Try a different set of LR44 batteries. You can get them from Poundland and I have found them ok. I have no idea if they last as long as branded versions, but at the price they are fine.

Also check the battery contacts in the toy to make sure they are clean.

Reply to
Jeff Layman

Because it's cheap, one guess is that there's a piezo sounder driven from a transistor which needs a pull-up resistor and this resistor or its connection has failed. This could explain the brief noise.

But it's a long shot.

Cheers

Reply to
Syd Rumpo

+1 on change batteries,cheap LR44/AG13 seem to be about a 30% duff out box ratio unless spend big money on invidually packed.

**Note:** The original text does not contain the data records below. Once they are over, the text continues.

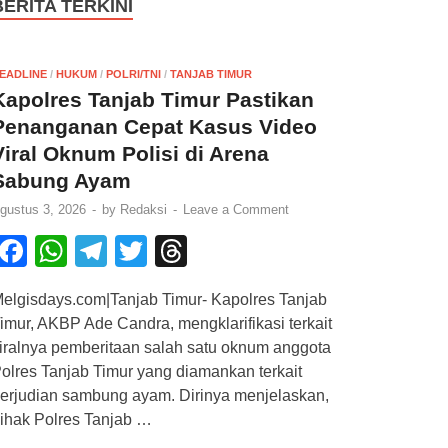
BERITA TERKINI
EADLINE
/
HUKUM
/
POLRI/TNI
/
TANJAB TIMUR
Kapolres Tanjab Timur Pastikan
Penanganan Cepat Kasus Video
Viral Oknum Polisi di Arena
Sabung Ayam
gustus 3, 2026
-
by
Redaksi
-
Leave a Comment
F
W
T
T
T
a
h
el
wi
hr
elgisdays.com|Tanjab Timur- Kapolres Tanjab
c
at
e
tt
e
imur, AKBP Ade Candra, mengklarifikasi terkait
e
s
gr
er
a
iralnya pemberitaan salah satu oknum anggota
b
A
a
d
olres Tanjab Timur yang diamankan terkait
erjudian sambung ayam. Dirinya menjelaskan,
o
p
m
s
ihak Polres Tanjab …
o
p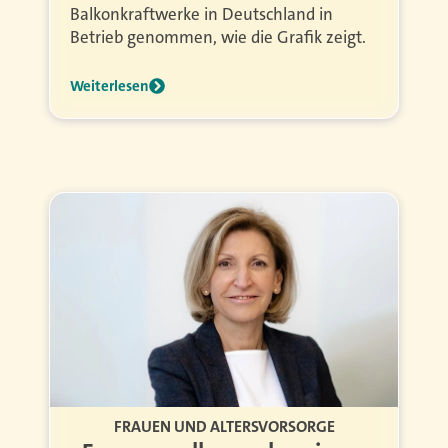
Balkonkraftwerke in Deutschland in
Betrieb genommen, wie die Grafik zeigt.
Weiterlesen
FRAUEN UND ALTERSVORSORGE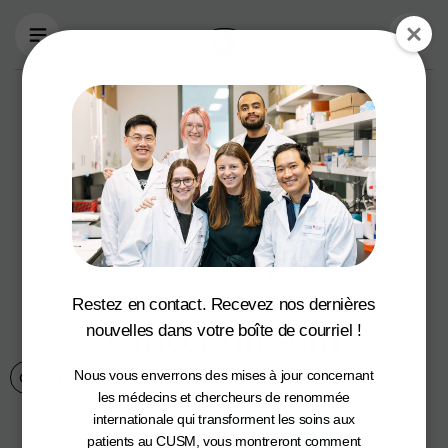
Aller au contenu principal
Le tournoi de
balle-molle
caritatif The PINK
permet de recueillir
des fonds pour
mettre fin au
Restez en contact. Recevez nos dernières
cancer du sein
nouvelles dans votre boîte de courriel !
Nous vous enverrons des mises à jour concernant
Communauté du CUSM
Santé des femmes
11 juillet 2023
les médecins et chercheurs de renommée
internationale qui transforment les soins aux
patients au CUSM, vous montreront comment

Meter might read ok but droops under load.

Reply to
Adam Aglionby

That would point to dead batteries, off load they just maintain a smidgin of energy which is enough to start the electronics but that immediately causes the voltage to collapse and everything goes off.

Reply to
Peter Parry

With 16 keys (4 x 4 matrix?) I'd not expect them all to be duff. Row/column of 4 keys maybe.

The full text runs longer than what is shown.